Contre-interrogatoire relatif à une déclaration antérieure incompatible (art. 10 et 11 de la Loi sur la preuve au Canada)

Zakzuk Gaviria c. R., 2023 QCCA 317

[69] En l’espèce, il ne fait guère de doute que les conditions en question furent satisfaites au cours du contre-interrogatoire de Mme Cuervo. En effet, elle a soit nié avoir tenu les propos qu’on lui attribuait, soit déclaré (ou prétexté) qu’elle ne s’en souvenait pas (ce qui est assimilable à la notion de contradiction), soit affirmé que la policière avait fait erreur en prenant ses notes, soit nuancé le contenu du propos au point d’en atténuer voire d’en neutraliser l’incompatibilité. On se trouvait donc dans une situation cette fois semblable à celle de l’arrêt M.D., lorsque la partie qui contre-interroge « aurait pu prouver les extraits pertinents » de la déclaration antérieure. Mais encore faut-il en administrer une preuve recevable.

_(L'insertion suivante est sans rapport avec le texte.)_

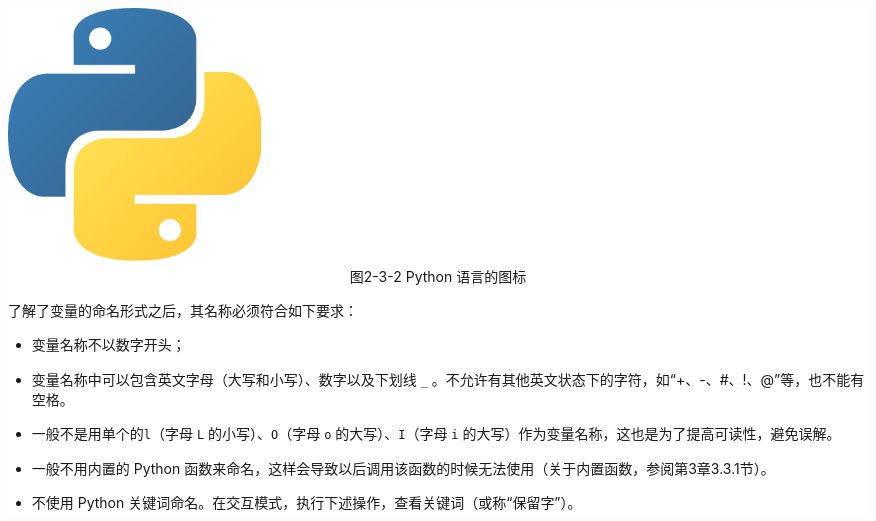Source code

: <img src="./images/chapter2-3-02.png" alt="logo" style="zoom:33%;" />

<center>图2-3-2 Python 语言的图标</center>

了解了变量的命名形式之后，其名称必须符合如下要求：

- 变量名称不以数字开头；

- 变量名称中可以包含英文字母（大写和小写）、数字以及下划线 `_` 。不允许有其他英文状态下的字符，如“+、-、#、!、@”等，也不能有空格。

- 一般不是用单个的`l`（字母 `L` 的小写）、`O`（字母 `o` 的大写）、`I`（字母 `i` 的大写）作为变量名称，这也是为了提高可读性，避免误解。

- 一般不用内置的 Python 函数来命名，这样会导致以后调用该函数的时候无法使用（关于内置函数，参阅第3章3.3.1节）。

- 不使用 Python 关键词命名。在交互模式，执行下述操作，查看关键词（或称“保留字”）。
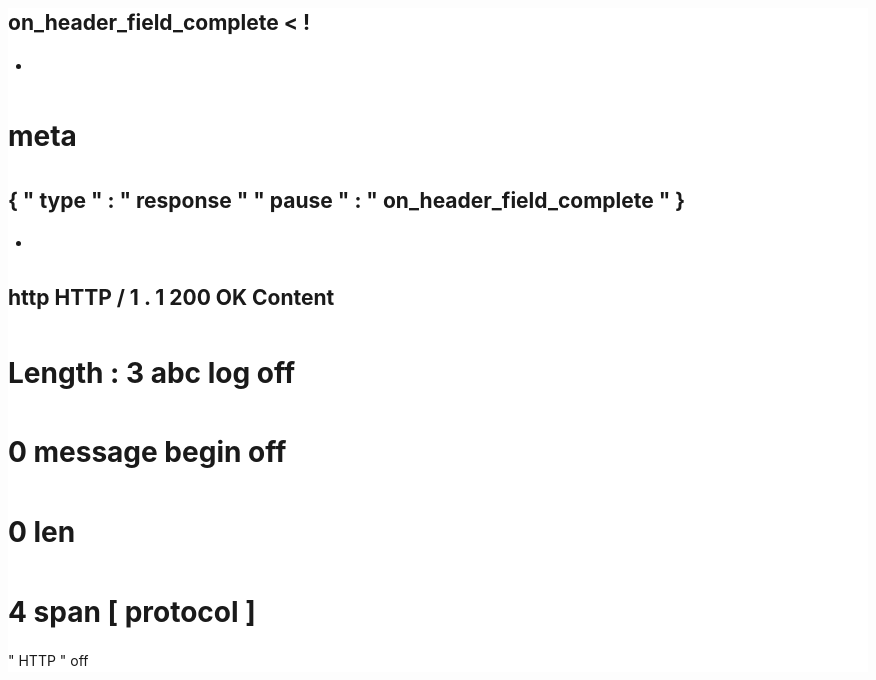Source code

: #
#
#
on_header_field_complete
<
!
-
-
meta
=
{
"
type
"
:
"
response
"
"
pause
"
:
"
on_header_field_complete
"
}
-
-
>
http
HTTP
/
1
.
1
200
OK
Content
-
Length
:
3
abc
log
off
=
0
message
begin
off
=
0
len
=
4
span
[
protocol
]
=
"
HTTP
"
off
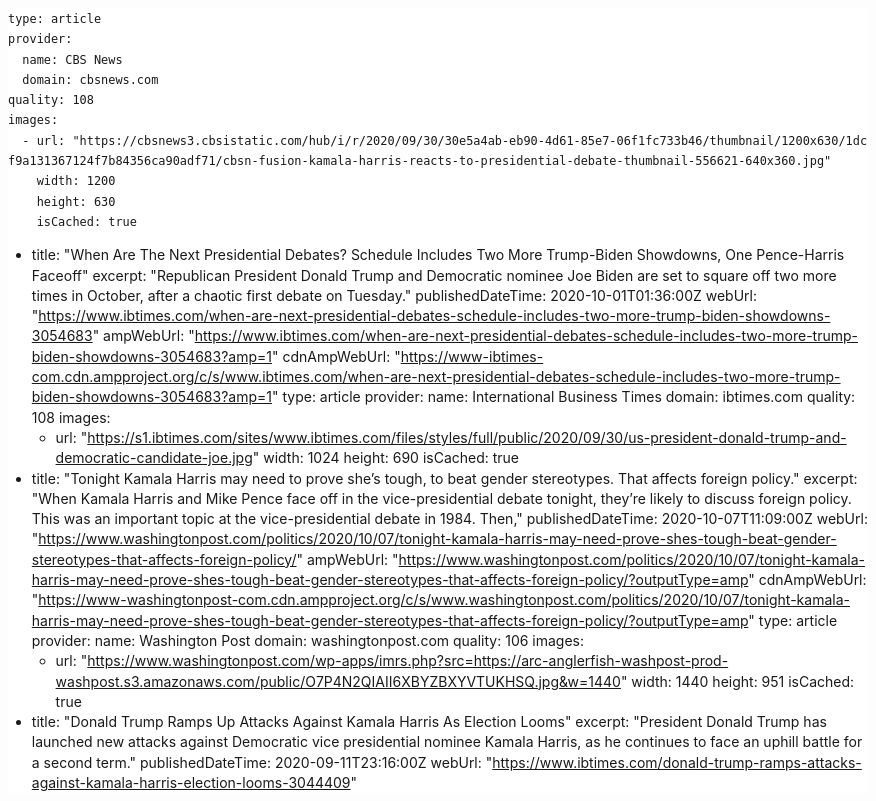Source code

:     type: article
    provider:
      name: CBS News
      domain: cbsnews.com
    quality: 108
    images:
      - url: "https://cbsnews3.cbsistatic.com/hub/i/r/2020/09/30/30e5a4ab-eb90-4d61-85e7-06f1fc733b46/thumbnail/1200x630/1dcf9a131367124f7b84356ca90adf71/cbsn-fusion-kamala-harris-reacts-to-presidential-debate-thumbnail-556621-640x360.jpg"
        width: 1200
        height: 630
        isCached: true
  - title: "When Are The Next Presidential Debates? Schedule Includes Two More Trump-Biden Showdowns, One Pence-Harris Faceoff"
    excerpt: "Republican President Donald Trump and Democratic nominee Joe Biden are set to square off two more times in October, after a chaotic first debate on Tuesday."
    publishedDateTime: 2020-10-01T01:36:00Z
    webUrl: "https://www.ibtimes.com/when-are-next-presidential-debates-schedule-includes-two-more-trump-biden-showdowns-3054683"
    ampWebUrl: "https://www.ibtimes.com/when-are-next-presidential-debates-schedule-includes-two-more-trump-biden-showdowns-3054683?amp=1"
    cdnAmpWebUrl: "https://www-ibtimes-com.cdn.ampproject.org/c/s/www.ibtimes.com/when-are-next-presidential-debates-schedule-includes-two-more-trump-biden-showdowns-3054683?amp=1"
    type: article
    provider:
      name: International Business Times
      domain: ibtimes.com
    quality: 108
    images:
      - url: "https://s1.ibtimes.com/sites/www.ibtimes.com/files/styles/full/public/2020/09/30/us-president-donald-trump-and-democratic-candidate-joe.jpg"
        width: 1024
        height: 690
        isCached: true
  - title: "Tonight Kamala Harris may need to prove she’s tough, to beat gender stereotypes. That affects foreign policy."
    excerpt: "When Kamala Harris and Mike Pence face off in the vice-presidential debate tonight, they’re likely to discuss foreign policy. This was an important topic at the vice-presidential debate in 1984. Then,"
    publishedDateTime: 2020-10-07T11:09:00Z
    webUrl: "https://www.washingtonpost.com/politics/2020/10/07/tonight-kamala-harris-may-need-prove-shes-tough-beat-gender-stereotypes-that-affects-foreign-policy/"
    ampWebUrl: "https://www.washingtonpost.com/politics/2020/10/07/tonight-kamala-harris-may-need-prove-shes-tough-beat-gender-stereotypes-that-affects-foreign-policy/?outputType=amp"
    cdnAmpWebUrl: "https://www-washingtonpost-com.cdn.ampproject.org/c/s/www.washingtonpost.com/politics/2020/10/07/tonight-kamala-harris-may-need-prove-shes-tough-beat-gender-stereotypes-that-affects-foreign-policy/?outputType=amp"
    type: article
    provider:
      name: Washington Post
      domain: washingtonpost.com
    quality: 106
    images:
      - url: "https://www.washingtonpost.com/wp-apps/imrs.php?src=https://arc-anglerfish-washpost-prod-washpost.s3.amazonaws.com/public/O7P4N2QIAII6XBYZBXYVTUKHSQ.jpg&w=1440"
        width: 1440
        height: 951
        isCached: true
  - title: "Donald Trump Ramps Up Attacks Against Kamala Harris As Election Looms"
    excerpt: "President Donald Trump has launched new attacks against Democratic vice presidential nominee Kamala Harris, as he continues to face an uphill battle for a second term."
    publishedDateTime: 2020-09-11T23:16:00Z
    webUrl: "https://www.ibtimes.com/donald-trump-ramps-attacks-against-kamala-harris-election-looms-3044409"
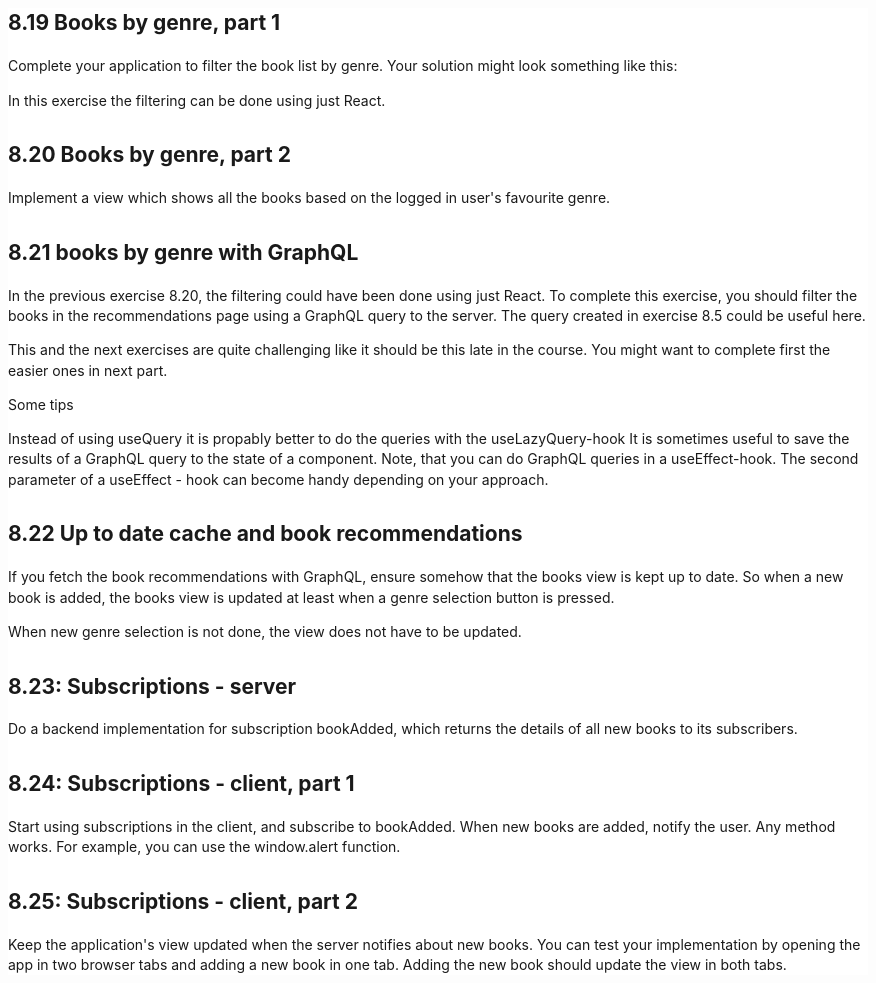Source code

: ## 8.19 Books by genre, part 1

Complete your application to filter the book list by genre. Your solution might look something like this:

In this exercise the filtering can be done using just React.

## 8.20 Books by genre, part 2

Implement a view which shows all the books based on the logged in user's favourite genre.

## 8.21 books by genre with GraphQL

In the previous exercise 8.20, the filtering could have been done using just React. To complete this exercise, you should filter the books in the recommendations page using a GraphQL query to the server. The query created in exercise 8.5 could be useful here.

This and the next exercises are quite challenging like it should be this late in the course. You might want to complete first the easier ones in next part.

Some tips

Instead of using useQuery it is propably better to do the queries with the useLazyQuery-hook
It is sometimes useful to save the results of a GraphQL query to the state of a component.
Note, that you can do GraphQL queries in a useEffect-hook.
The second parameter of a useEffect - hook can become handy depending on your approach.

## 8.22 Up to date cache and book recommendations

If you fetch the book recommendations with GraphQL, ensure somehow that the books view is kept up to date. So when a new book is added, the books view is updated at least when a genre selection button is pressed.

When new genre selection is not done, the view does not have to be updated.

## 8.23: Subscriptions - server

Do a backend implementation for subscription bookAdded, which returns the details of all new books to its subscribers.

## 8.24: Subscriptions - client, part 1

Start using subscriptions in the client, and subscribe to bookAdded. When new books are added, notify the user. Any method works. For example, you can use the window.alert function.

## 8.25: Subscriptions - client, part 2

Keep the application's view updated when the server notifies about new books. You can test your implementation by opening the app in two browser tabs and adding a new book in one tab. Adding the new book should update the view in both tabs.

[70] Ici, on sait que, par l’effet de l’arrêt Stinchcombe, l’avocate de l’appelant était en possession des notes prises par la policière et qu’elle les a communiquées à Mme Cuervo avant l’audience. On voit même de la transcription du procès que l’avocate de l’appelant les a en main au cours de l’audience puisqu’elle demande à l’avocate de la poursuite de lui préciser à quelle page elle se trouve lorsque celle-ci décrit au témoin les déclarations antérieures incompatibles. Mais tout cela ne change rien à l’affaire. Ce que l’avocate de la poursuite a en main lorsqu’elle pose ces questions est un document contenant du ouï‑dire. Pour tabler sur la déclaration, apprécier la nature de la contradiction qu’on allègue contre le témoin, et en tirer des inférences sur sa crédibilité, il aurait fallu ici que la policière qui recueillit les paroles de Mme Cuervo et qui les consigna par écrit témoigne de ce fait au procès.

[71] L’intimé dans son mémoire soutient que faire la preuve de la déclaration antérieure n’était pas nécessaire. « Il s’agit d’une étape facultative », écrit-il. Ce peut parfois être le cas, tout dépend du contexte, mais ici la seule preuve des déclarations antérieures dont disposait la juge en était une qui en niait la pertinence – puisque, selon le témoin, rien dans ce qu’elle avait dit aux policières ne permettait d’accréditer la thèse de la poursuite.

[72]  Cela est d’autant plus problématique […] [que] la juge corrobore, en quelque sorte, son évaluation de la crédibilité du témoin en invoquant des faits (il ne s’agit plus de déclarations contradictoires mais de faits distincts) qui ne sont nulle part en preuve. Il tombe sous le sens, en effet, que ce qu’affirme l’avocate de la poursuite dans les questions qu’elle pose en contre-interrogeant le témoin ne fait aucunement preuve de l’existence des faits qu’elle décrit. Il aurait fallu beaucoup plus que cela pour conclure que la crédibilité du témoin avait été anéantie en contre-interrogatoire. Il est tout à fait possible, et cela pourrait vraisemblablement demeurer le cas, qu’une preuve administrée au procès des conditions de confection des notes d’enquête par la policière elle-même, ou de faits autres que des faits accessoires au sens de l’arrêt R. c. R. (D.), aurait amplement étayé la conclusion de la juge sur la crédibilité de Mme Cuervo, mais de telles preuves sont absentes du dossier. Et en leur absence, la présomption d’innocence commande un correctif.

[73] En l’occurrence, une poutre maîtresse de la défense offerte au procès était l’impossibilité pour l’appelant de se trouver le seul adulte dans la garderie pendant un laps de temps suffisamment long pour commettre les infractions qui lui étaient reprochées. Le témoignage de sa conjointe visait à établir cette impossibilité ou, à tout le moins, à soulever un doute raisonnable sur la culpabilité de l’appelant pour cette raison. En écartant ce témoignage à partir d’éléments d’information qui n’avaient pas fait l’objet d’une preuve valide, la juge faussait sensiblement la perspective dans laquelle il lui revenait de statuer sur la crédibilité de ce témoin. Cela compromet le verdict qu’elle a rendu […] et dans les circonstances il serait hasardeux de le confirmer. Il en est ainsi, pour reprendre les termes du juge Doherty dans l’arrêt Morrissey, « même si la preuve réellement produite au procès était susceptible d’étayer une déclaration de culpabilité ».